Ph.D Thesis | |

Ph.D Student | Moran Shay |
---|---|

Subject | Generalization and Simplification in Machine Learning |

Department | Department of Computer Science |

Supervisors | PROF. Amir Yehudayoff |

ASSOCIATE PROF. Amir Shpilka | |

Full Thesis text |

Generalization and simplifcation are deeply related: simpler explanations often reveal

principles that apply more generally, and predictive scientific theories often boil down

to a few simple (and deep) laws. This work studies the “generalization -
simplification” link within the formal setting of machine learning. It focuses
on sample compression schemes - a type of learning algorithms that possess a
certain “simplification” property. Roughly speaking, a sample compression
scheme of size *k* means that given an arbitrary list of labeled examples,
one can retain only *k* of them in a way that allows to recover the labels
of all other examples in the list.

Littlestone and Warmuth (1986) defined sample compression schemes in the context

of binary classification. They showed that
compression implies generalization, and asked whether the other direction
holds. The first part of this work gives an affirmative answer to this
question, by showing that every hypothesis class with VC-dimension *d* has
a sample compression scheme of size exponential in *d*.

The second part of this work extends the “compressibility - learnability” connection

beyond binary classification. We first consider the
setting of multiclass categorization: we prove that learnability is equivalent
to compression of logarithmic sample size and that the uniform convergence
property implies compression of constant size. We use the compressibility - learnability
equivalence to show that (*i*) for multiclass categorization, PAC and
agnostic PAC learnability are equivalent, and (*ii*) to derive a
compactness theorem for learnability. We then consider supervised learning
under general loss functions: we show that in this case, in order to maintain
the compressibility - learnability equivalence, it is necessary to consider an
approximate variant of compression. We use it to show that PAC and agnostic PAC
are not equivalent, even when the loss function has only three values.

The last part of this work addresses the power of SVM and kernel machines - a

well-studied family of sample compression learning algorithms that is highly used in

practice.
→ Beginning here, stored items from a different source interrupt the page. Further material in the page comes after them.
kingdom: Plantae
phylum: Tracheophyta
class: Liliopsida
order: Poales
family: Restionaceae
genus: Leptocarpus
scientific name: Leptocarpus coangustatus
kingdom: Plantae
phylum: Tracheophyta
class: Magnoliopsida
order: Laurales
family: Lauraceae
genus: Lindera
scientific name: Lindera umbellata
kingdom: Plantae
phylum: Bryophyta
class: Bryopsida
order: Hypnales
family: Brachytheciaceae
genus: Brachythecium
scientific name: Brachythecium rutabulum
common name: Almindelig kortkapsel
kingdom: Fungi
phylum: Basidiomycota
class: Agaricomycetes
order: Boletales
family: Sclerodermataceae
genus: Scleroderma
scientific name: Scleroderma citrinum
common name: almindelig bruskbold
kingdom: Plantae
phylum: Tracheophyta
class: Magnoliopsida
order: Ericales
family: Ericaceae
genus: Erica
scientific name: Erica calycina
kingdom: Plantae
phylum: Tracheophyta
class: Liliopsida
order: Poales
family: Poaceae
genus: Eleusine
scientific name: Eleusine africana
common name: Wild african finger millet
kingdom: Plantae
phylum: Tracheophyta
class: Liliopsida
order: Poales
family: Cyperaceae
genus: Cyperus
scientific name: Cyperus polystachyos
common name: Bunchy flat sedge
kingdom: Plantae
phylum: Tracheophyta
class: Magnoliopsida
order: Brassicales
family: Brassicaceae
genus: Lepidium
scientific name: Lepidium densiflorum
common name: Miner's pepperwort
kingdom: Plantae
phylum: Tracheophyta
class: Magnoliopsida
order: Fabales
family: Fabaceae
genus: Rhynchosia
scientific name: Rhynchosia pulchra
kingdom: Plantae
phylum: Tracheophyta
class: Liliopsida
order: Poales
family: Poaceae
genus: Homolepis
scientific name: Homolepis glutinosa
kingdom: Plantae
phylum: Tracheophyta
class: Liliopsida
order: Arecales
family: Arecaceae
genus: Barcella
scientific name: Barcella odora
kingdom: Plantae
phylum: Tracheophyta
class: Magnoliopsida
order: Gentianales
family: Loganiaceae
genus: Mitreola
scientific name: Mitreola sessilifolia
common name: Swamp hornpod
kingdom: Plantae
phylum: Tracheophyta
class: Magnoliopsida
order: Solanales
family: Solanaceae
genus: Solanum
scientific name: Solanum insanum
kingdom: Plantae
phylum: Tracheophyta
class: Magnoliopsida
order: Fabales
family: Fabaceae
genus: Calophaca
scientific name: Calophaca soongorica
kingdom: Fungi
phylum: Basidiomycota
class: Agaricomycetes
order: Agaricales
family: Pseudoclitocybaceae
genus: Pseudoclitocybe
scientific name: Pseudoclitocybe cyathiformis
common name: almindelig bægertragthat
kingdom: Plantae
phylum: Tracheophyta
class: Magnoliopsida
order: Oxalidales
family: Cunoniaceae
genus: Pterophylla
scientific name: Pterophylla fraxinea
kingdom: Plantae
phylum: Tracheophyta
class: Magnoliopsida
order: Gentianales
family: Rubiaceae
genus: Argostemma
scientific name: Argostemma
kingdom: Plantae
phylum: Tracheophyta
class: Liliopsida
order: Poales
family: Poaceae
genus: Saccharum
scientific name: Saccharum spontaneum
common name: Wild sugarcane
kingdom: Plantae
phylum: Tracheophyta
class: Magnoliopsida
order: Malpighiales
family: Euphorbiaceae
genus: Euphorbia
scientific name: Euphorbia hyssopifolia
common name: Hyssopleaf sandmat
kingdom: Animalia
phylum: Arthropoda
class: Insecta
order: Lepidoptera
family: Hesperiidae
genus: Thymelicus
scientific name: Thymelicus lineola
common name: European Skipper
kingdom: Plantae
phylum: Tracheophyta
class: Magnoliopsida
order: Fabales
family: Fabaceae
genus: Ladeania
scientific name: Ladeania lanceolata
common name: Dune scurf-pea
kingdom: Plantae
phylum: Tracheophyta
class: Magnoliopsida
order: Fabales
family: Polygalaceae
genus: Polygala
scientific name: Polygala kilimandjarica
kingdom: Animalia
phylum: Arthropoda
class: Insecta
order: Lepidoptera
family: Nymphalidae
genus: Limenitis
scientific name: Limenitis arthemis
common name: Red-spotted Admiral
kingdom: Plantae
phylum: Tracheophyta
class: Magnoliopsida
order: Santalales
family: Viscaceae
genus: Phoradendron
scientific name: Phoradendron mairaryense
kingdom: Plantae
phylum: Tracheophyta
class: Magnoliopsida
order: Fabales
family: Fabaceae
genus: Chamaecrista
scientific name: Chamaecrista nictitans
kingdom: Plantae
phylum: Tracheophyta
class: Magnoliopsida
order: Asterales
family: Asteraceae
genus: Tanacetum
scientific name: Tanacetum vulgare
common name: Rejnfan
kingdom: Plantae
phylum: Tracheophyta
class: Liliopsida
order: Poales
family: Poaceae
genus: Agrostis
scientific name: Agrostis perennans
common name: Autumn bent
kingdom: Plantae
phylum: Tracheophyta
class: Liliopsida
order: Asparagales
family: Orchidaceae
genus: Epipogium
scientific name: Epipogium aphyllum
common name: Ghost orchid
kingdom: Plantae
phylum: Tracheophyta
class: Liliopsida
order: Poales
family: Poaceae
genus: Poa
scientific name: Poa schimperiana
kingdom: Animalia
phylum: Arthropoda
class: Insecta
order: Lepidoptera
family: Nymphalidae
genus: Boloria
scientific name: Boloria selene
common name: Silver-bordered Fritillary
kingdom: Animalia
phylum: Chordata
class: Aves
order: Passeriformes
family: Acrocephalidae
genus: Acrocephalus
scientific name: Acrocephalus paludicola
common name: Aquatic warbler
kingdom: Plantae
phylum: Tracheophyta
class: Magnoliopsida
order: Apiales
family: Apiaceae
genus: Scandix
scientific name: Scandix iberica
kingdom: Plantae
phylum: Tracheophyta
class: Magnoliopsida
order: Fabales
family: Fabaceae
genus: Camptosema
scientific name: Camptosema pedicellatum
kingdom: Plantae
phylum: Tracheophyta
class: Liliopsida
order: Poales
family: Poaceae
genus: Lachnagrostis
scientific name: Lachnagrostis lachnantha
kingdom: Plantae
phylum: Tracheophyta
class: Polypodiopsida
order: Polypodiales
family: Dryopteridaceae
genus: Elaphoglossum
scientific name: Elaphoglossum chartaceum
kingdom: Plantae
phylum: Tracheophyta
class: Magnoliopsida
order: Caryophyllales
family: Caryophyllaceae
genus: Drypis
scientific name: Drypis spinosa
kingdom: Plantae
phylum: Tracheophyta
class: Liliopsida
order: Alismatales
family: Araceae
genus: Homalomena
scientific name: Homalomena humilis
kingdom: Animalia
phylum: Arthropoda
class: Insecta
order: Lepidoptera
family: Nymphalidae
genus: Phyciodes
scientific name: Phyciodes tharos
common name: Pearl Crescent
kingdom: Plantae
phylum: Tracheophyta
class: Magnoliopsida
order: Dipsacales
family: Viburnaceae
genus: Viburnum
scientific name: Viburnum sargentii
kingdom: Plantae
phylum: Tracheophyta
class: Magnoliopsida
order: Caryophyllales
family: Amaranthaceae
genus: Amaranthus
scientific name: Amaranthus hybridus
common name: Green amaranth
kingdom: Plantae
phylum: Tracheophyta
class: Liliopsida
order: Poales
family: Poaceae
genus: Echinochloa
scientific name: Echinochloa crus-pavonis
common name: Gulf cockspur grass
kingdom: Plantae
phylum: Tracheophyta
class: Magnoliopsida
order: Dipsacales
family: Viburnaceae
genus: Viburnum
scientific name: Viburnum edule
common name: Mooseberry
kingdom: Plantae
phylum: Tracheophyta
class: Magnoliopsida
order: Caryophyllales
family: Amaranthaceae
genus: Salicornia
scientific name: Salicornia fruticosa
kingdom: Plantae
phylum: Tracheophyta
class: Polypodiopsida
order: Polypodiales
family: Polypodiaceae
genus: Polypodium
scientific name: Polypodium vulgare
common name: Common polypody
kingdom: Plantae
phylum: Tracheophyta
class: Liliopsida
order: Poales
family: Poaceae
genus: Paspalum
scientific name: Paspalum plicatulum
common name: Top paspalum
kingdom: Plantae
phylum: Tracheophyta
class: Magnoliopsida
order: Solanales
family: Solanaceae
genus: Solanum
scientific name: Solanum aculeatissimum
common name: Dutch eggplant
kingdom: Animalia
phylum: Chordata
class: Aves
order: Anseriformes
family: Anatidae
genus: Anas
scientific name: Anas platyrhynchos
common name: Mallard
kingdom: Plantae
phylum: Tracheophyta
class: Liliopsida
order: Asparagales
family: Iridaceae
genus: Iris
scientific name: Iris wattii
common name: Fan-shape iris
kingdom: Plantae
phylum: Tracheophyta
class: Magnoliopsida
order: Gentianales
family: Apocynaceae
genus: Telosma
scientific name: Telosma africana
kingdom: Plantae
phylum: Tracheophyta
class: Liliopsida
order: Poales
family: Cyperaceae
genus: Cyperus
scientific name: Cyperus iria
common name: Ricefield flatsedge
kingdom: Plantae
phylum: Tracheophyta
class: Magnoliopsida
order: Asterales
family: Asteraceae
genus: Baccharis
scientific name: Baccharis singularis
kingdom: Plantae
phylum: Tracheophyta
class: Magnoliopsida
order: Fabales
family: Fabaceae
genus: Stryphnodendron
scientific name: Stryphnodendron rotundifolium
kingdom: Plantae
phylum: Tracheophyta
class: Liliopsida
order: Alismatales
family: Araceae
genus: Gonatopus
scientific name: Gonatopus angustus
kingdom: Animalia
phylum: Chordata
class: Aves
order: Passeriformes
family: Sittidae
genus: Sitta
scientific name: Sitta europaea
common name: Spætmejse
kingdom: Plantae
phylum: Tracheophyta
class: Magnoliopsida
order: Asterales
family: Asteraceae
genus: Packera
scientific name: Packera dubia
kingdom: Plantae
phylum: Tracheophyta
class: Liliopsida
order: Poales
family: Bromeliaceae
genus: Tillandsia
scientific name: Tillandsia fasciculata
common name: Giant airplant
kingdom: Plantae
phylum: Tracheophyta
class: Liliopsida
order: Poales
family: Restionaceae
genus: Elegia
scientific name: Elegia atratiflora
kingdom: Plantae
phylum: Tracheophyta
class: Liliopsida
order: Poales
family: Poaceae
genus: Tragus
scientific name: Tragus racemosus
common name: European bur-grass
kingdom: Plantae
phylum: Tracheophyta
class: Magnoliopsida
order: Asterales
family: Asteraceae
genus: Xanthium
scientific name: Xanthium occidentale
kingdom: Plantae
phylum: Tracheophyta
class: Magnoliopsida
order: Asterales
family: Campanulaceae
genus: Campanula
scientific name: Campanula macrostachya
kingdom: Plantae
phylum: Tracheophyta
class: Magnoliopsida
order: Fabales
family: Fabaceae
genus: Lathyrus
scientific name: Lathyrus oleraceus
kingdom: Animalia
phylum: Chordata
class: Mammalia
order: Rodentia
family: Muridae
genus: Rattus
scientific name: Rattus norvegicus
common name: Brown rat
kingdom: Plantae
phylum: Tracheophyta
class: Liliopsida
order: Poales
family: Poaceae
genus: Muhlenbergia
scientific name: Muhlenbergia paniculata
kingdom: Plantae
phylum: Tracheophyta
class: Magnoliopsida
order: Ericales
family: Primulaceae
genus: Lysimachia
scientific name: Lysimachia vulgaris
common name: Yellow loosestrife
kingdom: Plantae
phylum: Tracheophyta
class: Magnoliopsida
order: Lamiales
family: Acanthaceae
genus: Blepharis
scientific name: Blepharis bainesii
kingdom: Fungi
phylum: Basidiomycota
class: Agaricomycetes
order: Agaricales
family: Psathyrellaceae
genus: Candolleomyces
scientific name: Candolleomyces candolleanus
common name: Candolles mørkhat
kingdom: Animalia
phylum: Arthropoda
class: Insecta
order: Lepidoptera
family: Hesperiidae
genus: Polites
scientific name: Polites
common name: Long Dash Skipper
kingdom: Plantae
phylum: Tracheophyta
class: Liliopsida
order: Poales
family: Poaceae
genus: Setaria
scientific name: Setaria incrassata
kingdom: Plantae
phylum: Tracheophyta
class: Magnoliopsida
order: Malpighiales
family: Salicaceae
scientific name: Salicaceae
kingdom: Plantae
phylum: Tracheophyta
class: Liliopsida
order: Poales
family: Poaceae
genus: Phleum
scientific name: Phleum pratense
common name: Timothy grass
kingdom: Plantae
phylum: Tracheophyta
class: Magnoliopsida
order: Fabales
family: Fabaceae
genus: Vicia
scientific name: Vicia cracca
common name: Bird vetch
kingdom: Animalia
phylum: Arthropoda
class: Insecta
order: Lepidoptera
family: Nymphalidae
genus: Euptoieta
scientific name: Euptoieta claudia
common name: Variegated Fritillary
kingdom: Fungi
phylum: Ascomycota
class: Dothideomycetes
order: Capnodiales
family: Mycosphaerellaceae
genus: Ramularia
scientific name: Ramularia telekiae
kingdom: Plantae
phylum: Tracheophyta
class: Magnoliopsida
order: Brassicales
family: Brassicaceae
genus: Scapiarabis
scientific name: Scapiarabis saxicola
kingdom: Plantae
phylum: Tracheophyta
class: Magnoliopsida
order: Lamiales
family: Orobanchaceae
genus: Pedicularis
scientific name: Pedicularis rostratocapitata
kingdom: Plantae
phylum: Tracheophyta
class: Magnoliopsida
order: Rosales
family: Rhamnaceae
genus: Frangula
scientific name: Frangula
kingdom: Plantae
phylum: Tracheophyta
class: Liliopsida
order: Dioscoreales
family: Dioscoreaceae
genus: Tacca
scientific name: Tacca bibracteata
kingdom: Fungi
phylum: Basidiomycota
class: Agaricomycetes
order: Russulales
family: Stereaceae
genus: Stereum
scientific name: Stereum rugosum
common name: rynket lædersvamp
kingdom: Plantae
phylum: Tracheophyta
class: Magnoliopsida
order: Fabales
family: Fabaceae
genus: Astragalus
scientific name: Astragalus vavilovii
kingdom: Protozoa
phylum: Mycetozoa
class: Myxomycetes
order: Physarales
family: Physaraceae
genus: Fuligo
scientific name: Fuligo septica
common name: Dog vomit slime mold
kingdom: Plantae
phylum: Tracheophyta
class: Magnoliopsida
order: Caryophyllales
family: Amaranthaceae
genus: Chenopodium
We study the question “Which learnable problems can be represented in a way that enables learning by SVM?". Technically, this question boils down to relating two quantities: the VC-dimension and the sign rank. The connection we establish between these parameters has numerous implications to other fields such as complexity theory, combinatorics, and geometry; for example, it allows us to answer a question of Frankl from '89 and a question of Ben-David et al. from '02 about maximum classes.